Another gripe that I had
was that the story was impossible to follow, as it
jumped from the big story to the back story to the
research to the opinion back to the big story and then
ending with "where are they now?". "Big Bucks" has this
spot on. They gave us the story, then the back story,
then the mechanics, then the aftermath. Any good story
teller will tell you that before you get there, we have
to establish where "there" is. Then give us the raw
figures and the how and why before getting to the
aftermath. Then assume that your audience is smart
enough to come to its own conclusion. That's why figures
show that educated people get their news from "The Daily
Show" more than Fox News. True story.
But all in all, it was
probably the best non-game programming since the
conversion in 2004, although some will argue that with
exhibits like "American Dream Derby" and "Video Game
Invasion", such a thing is hard not to pull off. All the
important bits were there. First, we go to hear the
story in Rosie's own words. That is first and foremost
the point and the benchmark from which this series
stems. Their story, their words, no spin, just a raw
account of the events in question from their vantage.

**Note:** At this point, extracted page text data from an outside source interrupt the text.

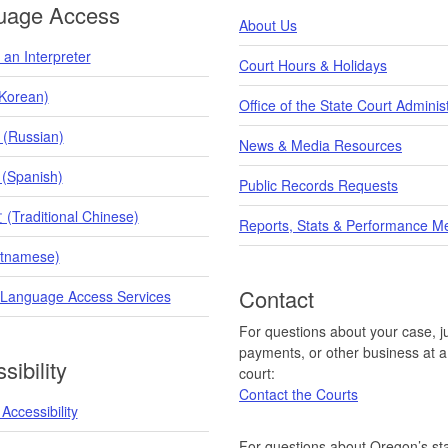
uage Access
About Us
an Interpreter
Court Hours & Holidays
orean)
Office of the State Court Adminis
 (Russian)
News & Media Resources
 (Spanish)
Public Records Requests
raditional Chinese)
Reports, Stats & Performance M
etnamese)
Contact
 Language Access Services
For questions about your case, ju
payments, or other business at a 
sibility
court:
Contact the Courts
Accessibility
For questions about Oregon’s sta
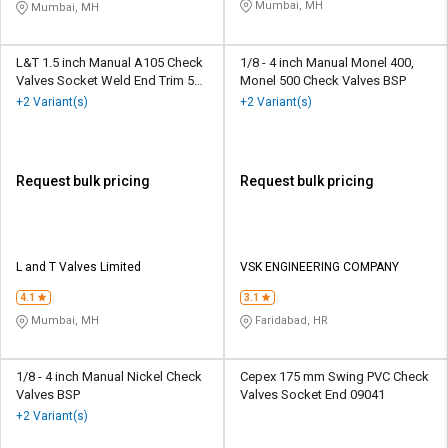
Mumbai, MH
Mumbai, MH
L&T 1.5 inch Manual A105 Check
1/8 - 4 inch Manual Monel 400,
Valves Socket Weld End Trim 5
Monel 500 Check Valves BSP
WB
+2 Variant(s)
+2 Variant(s)
Request bulk pricing
Request bulk pricing
L and T Valves Limited
VSK ENGINEERING COMPANY
4.1
3.1
Mumbai, MH
Faridabad, HR
1/8 - 4 inch Manual Nickel Check
Cepex 175 mm Swing PVC Check
Valves BSP
Valves Socket End 09041
+2 Variant(s)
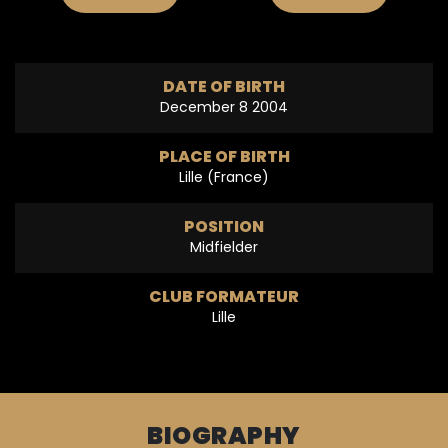
DATE OF BIRTH
December 8 2004
PLACE OF BIRTH
Lille (France)
POSITION
Midfielder
CLUB FORMATEUR
Lille
BIOGRAPHY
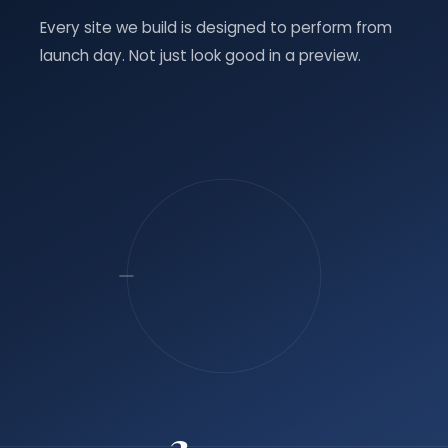
Every site we build is designed to perform from
launch day. Not just look good in a preview.
3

Then there was the attention to not letting anything
outside the story become the story. This isn't about the
feisty Canadian runner who finally broke the tape 25
years on, although this did make for a nice little
wrap-up. This is simply the people of the Boston
Marathon of 1980. We didn't hear anything we didn't need
to hear, and if future episodes follow suit, then we
could possibly have a winner. I'll weigh in on final
judgment in 13 weeks, provided GSN doesn't preempt or
rerun.
But until then, some
dream subjects: Ken Jennings, the 1980 US Hockey Miracle
on Ice, the Quiz Show Scandals of the 1950s, Thom McKee,
John Carpenter, and last summer's "Dancing with the
Stars". I'm still scratching my head over that one.